§ **OBJECTIVE 1**
Answer these from the Lyon guide:
(a) How many inhabitants does Lyon have?
(b) How long does the Eurostar take from Lyon to London?
(c) How deep can snowfalls in Lyon get?
§ **OBJECTIVE 2**
Can you carry on the Lyon guide from the end of its winter weather sentence?

§ **SELECTED TEXT**
------------------------------------

Expat Guide to Lyon
Lyon is the second largest French city, with two million inhabitants. The capital of the Rhone-Alpes Region, Lyon has a rich architectural heritage and a multitude of important cultural institutions. Considered to be a creative, innovative and industrial city, Lyon has been listed as a UNESCO World Heritage Centre. It is estimated that there over 50,000 expatriates who have moved to France to live and work in Lyon.
Location and climate
Close to mountains, the sea and Paris, Lyon is well connected to the rest of Europe (4 hours 40 by Eurostar to London and direct flights to three of London’s four airports). Lyon is considered a young city, vibrant, international and very festive. The climate of Lyon and the Rhone is semi-continental with alternating influences of Mediterranean climate, continental and oceanic, with Spring and Autumn being particularly pleasant. Summer can be sweltering with temperatures up to 30 degrees, whilst winters are harsh, marked by sometimes heavy frosts and snowfalls that can go up to 10 cm, which invariably cause huge traffic jams.

------------------------------------

§ **RECORDS**
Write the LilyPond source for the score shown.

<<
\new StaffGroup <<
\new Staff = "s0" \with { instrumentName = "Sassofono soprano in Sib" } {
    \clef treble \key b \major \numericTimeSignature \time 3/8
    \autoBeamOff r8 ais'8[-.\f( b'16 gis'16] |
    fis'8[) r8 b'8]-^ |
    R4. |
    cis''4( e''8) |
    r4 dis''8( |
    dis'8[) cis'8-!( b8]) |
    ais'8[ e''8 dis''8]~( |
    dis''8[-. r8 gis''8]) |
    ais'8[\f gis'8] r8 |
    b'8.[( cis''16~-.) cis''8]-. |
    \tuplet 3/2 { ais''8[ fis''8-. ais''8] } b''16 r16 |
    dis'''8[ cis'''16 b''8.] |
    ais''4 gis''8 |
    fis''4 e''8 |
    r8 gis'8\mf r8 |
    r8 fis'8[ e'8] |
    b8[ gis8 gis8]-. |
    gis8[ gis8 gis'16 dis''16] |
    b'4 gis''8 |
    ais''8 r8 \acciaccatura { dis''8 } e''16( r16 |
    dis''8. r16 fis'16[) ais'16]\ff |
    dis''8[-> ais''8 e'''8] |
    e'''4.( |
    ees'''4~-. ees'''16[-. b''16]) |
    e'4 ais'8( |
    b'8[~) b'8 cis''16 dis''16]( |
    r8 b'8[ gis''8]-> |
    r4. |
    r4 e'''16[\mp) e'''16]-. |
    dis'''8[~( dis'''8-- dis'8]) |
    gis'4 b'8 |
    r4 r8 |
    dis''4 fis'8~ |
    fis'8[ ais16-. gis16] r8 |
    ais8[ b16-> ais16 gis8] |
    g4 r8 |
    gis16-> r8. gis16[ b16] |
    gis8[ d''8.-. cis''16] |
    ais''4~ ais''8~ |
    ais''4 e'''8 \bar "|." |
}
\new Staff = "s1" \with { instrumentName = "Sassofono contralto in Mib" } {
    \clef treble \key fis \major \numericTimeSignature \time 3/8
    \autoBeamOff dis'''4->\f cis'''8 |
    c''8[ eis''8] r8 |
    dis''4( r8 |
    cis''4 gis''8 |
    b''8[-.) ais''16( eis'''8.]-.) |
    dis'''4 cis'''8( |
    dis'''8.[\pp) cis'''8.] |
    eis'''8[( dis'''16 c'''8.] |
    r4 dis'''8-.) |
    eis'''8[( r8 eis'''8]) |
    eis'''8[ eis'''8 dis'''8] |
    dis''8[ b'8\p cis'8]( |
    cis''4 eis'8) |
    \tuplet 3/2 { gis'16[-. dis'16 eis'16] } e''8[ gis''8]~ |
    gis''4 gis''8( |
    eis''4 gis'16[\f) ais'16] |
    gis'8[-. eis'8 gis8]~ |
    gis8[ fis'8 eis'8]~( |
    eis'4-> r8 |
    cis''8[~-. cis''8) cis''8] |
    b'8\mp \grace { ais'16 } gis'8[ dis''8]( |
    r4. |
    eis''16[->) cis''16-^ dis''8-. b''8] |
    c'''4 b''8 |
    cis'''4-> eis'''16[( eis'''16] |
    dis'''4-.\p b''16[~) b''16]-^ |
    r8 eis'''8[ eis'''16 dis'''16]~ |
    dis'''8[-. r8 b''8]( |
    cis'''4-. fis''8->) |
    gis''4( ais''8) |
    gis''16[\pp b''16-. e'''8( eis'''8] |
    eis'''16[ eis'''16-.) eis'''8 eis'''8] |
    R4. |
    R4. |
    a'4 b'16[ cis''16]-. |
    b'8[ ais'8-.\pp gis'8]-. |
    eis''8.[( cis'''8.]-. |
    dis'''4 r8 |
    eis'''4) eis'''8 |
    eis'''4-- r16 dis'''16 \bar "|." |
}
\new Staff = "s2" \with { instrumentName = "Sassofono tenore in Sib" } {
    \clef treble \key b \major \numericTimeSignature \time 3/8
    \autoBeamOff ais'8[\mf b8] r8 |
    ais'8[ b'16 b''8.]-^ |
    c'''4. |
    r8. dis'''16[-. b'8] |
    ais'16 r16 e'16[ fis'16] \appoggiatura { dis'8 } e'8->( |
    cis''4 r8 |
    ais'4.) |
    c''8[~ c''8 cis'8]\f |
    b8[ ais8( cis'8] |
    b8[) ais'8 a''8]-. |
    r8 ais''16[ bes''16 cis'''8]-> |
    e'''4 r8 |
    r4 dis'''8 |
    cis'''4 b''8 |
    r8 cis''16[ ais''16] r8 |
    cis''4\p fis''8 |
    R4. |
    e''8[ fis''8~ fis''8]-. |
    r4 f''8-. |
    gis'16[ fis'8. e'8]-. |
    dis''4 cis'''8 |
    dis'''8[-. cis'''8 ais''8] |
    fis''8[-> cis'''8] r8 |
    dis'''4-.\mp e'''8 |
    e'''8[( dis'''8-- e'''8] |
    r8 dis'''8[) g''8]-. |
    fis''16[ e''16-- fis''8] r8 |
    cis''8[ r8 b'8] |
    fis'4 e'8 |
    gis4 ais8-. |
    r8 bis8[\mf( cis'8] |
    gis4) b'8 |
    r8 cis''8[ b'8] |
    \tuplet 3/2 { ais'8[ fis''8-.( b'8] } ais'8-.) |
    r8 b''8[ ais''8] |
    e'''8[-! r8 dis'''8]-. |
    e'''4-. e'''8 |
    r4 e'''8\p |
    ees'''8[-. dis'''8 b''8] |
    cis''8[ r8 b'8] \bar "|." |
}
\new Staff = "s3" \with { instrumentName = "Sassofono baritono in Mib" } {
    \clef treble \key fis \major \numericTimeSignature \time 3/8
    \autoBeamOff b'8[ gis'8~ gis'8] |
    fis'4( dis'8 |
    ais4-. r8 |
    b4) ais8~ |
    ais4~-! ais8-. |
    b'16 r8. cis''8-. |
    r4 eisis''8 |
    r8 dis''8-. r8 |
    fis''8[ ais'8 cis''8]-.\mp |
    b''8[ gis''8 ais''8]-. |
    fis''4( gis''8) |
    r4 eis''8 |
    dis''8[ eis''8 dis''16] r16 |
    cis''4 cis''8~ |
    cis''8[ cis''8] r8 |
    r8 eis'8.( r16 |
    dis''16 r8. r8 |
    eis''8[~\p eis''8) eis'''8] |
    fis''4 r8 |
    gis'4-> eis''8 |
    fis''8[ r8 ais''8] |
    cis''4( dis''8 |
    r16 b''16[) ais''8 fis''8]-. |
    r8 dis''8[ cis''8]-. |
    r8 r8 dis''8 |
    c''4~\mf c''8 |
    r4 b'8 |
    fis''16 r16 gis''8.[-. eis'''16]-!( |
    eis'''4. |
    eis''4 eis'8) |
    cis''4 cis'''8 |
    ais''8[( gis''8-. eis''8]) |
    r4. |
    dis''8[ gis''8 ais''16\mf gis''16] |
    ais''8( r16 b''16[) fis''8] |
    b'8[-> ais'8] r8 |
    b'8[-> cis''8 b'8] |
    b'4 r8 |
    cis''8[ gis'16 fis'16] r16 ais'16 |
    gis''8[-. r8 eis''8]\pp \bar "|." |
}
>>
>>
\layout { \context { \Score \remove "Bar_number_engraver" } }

------------------------------------

§ **TASK ANSWER 1**
(a) Two million.
(b) 4 hours 40.
(c) Up to 10 cm.

§ **TASK ANSWER 2**
Lyon is an easy city to navigate; it’s big enough not to get bored and there are plenty of choices for restaurants, cinemas, culture and day trips, but it is still small enough to walk everywhere.
Culture and Leisure
There are lots of amazing festivals in this French city such as the Fête des Lumières (sound and light show attracting three million people every year) and the Nuits de Fourvière (summer concerts in the Roman amphitheatre). Lyon is constantly being improved too with various dynamic urban developments.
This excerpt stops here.